On the wisdom teeth issue, the ready availability of dental treatment (for children in the UK it is high quality and free) removes a natural pressure to retain our previous form, or to adopt an alternate solution like evolving smaller teeth or not developing wisdom teeth at all. So the cause may be environmental (by food and by dentistry) but if we lost the dentistry then we'd be left with an evolutionary solution. I suggest we don't though. Toothache is a horrible way to fall out of the gene pool.
Professor Dye's lecture brings up the concept of evolution of biological organisms, we'll call them germs, and what has now become a problem that these germs have become resistant to the the antibiotics now in use. This in it's self is more than enough evidence that evolution is ongoing even today. For those that didn't catch it, this is basically how it came to be. Germs infect the body, a environment, and are killed off with penicillin, a introduction of a adverse condition, but some survive which reproduce offspring with resistance, in other words the species have adapted to their new environment. This is how it works from the smallest organisms to the largest though the adverse conditions may very.

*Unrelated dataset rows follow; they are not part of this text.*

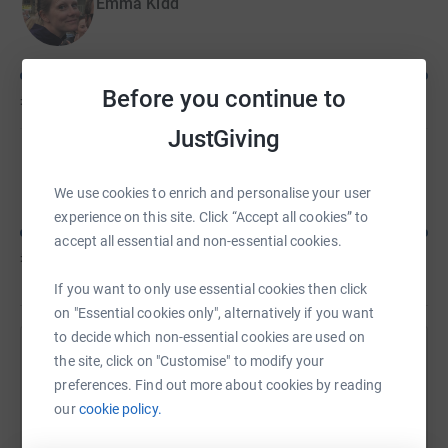
Emma Kidd
Before you continue to
£295
of
£134
JustGiving
Tom Grattan
We use cookies to enrich and personalise your user
experience on this site. Click “Accept all cookies” to
accept all essential and non-essential cookies.
£370
of
£100
If you want to only use essential cookies then click
on "Essential cookies only", alternatively if you want
to decide which non-essential cookies are used on
Help Daniel Wallace's team
the site, click on "Customise" to modify your
preferences. Find out more about cookies by reading
Sharing this cause with your network could help
our
cookie policy.
raise up to 5x more in donations. Select a
platform to make it happen:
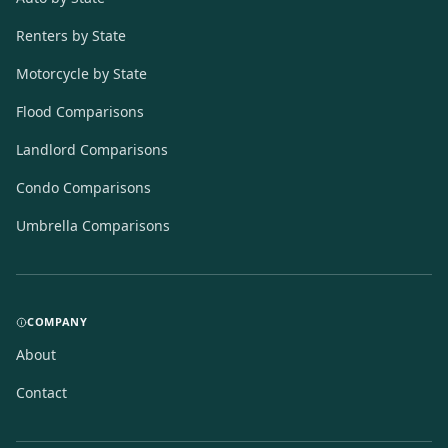
Renters by State
Motorcycle by State
Flood Comparisons
Landlord Comparisons
Condo Comparisons
Umbrella Comparisons
COMPANY
About
Contact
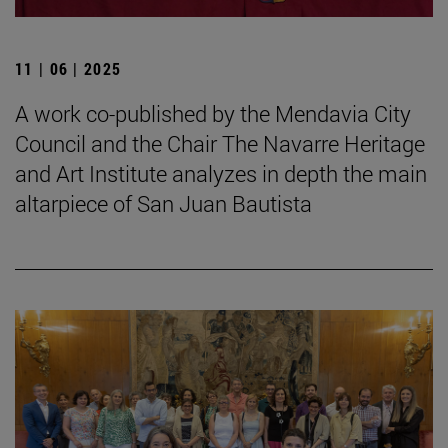
11 | 06 | 2025
A work co-published by the Mendavia City
Council and the Chair The Navarre Heritage
and Art Institute analyzes in depth the main
altarpiece of San Juan Bautista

He brought up that Steve Jones thinking is that by and large men have the same number of children as they always have. Though this is true in many parts of the world, those in the developed nations tend to have less children. The factors in this is because of the cost, the cost being nurturing and preparation for adult life in a advanced society, and the survival of more of these children, thus a population growth slowdown, thus adapting to a conditional environment. Of course, the introduction of birth control also plays a factor, but this coexist with the need for fewer births because more of these children survive into adulthood, and thus fewer births are required to sustain the population, but then again, this is adapting to a condition or environment.
Of course, this seems to have more to do with social or cultural adaption rather than actual physical adaption.

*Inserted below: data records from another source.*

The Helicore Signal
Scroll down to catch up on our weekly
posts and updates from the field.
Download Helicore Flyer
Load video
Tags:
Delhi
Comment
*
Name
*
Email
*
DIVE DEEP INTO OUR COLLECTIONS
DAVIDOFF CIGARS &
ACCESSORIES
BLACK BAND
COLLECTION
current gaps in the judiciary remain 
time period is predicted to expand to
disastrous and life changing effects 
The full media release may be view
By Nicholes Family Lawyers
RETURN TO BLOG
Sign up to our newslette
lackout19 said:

In the last several thousand years we have possibly become more thin with bigger brains, though I am not in complete agreement with this being that, at least in the United States and Europe, obesity has become almost a norm, if not a actual health problem as eluded to in one of the diagrams, but with that aside, due to less physical work and more brain work, we have evolved a a bit physically, although I find that the general population as a whole is just as gullible and naïve as ever, as recent propaganda for politics and conflict has shown,
I tend to favor R. Dawkins's description of evolution as “No purpose...nothings but blind pitiless indifference” being that if a species should die out, another would take it's place as though nothing had happened. It might have some importance to us only because we might know about it.

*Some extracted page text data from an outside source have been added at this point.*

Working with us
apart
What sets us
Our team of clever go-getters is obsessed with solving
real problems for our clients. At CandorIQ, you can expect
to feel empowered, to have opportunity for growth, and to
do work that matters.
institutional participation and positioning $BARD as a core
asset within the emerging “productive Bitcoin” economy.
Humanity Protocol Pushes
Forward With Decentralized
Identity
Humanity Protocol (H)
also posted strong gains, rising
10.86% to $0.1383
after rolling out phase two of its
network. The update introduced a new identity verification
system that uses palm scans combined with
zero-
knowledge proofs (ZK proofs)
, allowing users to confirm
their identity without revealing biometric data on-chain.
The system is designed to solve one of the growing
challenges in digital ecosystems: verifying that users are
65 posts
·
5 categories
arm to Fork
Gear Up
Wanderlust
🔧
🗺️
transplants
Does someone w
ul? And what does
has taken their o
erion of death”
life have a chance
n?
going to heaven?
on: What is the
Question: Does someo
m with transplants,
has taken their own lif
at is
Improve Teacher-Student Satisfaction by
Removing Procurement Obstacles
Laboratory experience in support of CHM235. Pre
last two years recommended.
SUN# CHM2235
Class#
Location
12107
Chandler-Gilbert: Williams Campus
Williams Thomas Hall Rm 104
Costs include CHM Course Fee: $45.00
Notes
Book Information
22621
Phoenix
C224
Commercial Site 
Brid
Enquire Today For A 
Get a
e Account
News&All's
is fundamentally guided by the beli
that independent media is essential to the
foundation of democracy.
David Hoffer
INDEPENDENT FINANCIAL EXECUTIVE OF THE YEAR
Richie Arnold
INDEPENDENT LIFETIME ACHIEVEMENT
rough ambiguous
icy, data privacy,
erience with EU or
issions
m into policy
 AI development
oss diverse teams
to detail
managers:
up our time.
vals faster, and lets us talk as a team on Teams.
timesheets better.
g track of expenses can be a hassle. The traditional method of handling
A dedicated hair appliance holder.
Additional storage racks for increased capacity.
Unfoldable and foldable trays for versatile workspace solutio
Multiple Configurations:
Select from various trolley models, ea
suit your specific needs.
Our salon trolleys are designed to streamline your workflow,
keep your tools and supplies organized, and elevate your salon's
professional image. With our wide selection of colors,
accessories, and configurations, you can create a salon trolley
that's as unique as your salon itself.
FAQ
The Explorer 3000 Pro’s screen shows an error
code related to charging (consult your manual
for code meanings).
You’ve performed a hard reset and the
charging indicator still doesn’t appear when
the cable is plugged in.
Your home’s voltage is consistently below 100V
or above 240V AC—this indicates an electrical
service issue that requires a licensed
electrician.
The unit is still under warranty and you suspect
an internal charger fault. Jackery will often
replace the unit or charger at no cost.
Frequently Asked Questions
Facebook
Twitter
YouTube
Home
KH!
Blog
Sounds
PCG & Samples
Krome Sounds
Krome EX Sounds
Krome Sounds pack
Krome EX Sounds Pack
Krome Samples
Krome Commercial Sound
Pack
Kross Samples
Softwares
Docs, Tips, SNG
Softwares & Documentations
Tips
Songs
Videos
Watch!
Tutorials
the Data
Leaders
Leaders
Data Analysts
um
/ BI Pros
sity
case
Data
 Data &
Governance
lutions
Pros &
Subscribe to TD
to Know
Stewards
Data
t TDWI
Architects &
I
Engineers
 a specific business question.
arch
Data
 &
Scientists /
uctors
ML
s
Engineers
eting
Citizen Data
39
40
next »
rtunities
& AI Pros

I could also agree with Stephen Jay Gould's statement that “There's been no biological change in humans in 40,000 years”, though I think that it might actually be a longer period since the Homo sapien come into being around 130,000 years ago and though we may be a bit less robust now than then, we are basically the same. I don't know if the Homo sapien evolved as a subspecies from another hominid or came into being totally independent from other hominids, not even after watching this clip can I say that we will evolve or devolve but I would suggest that we will become taller and thiner over time if the current trends and environment continue but should we be subject to a catastrophic occurrence, such as a large meteor strike, global warming or biological pandemic the surviving population would go through some changes in the next 40,000 years.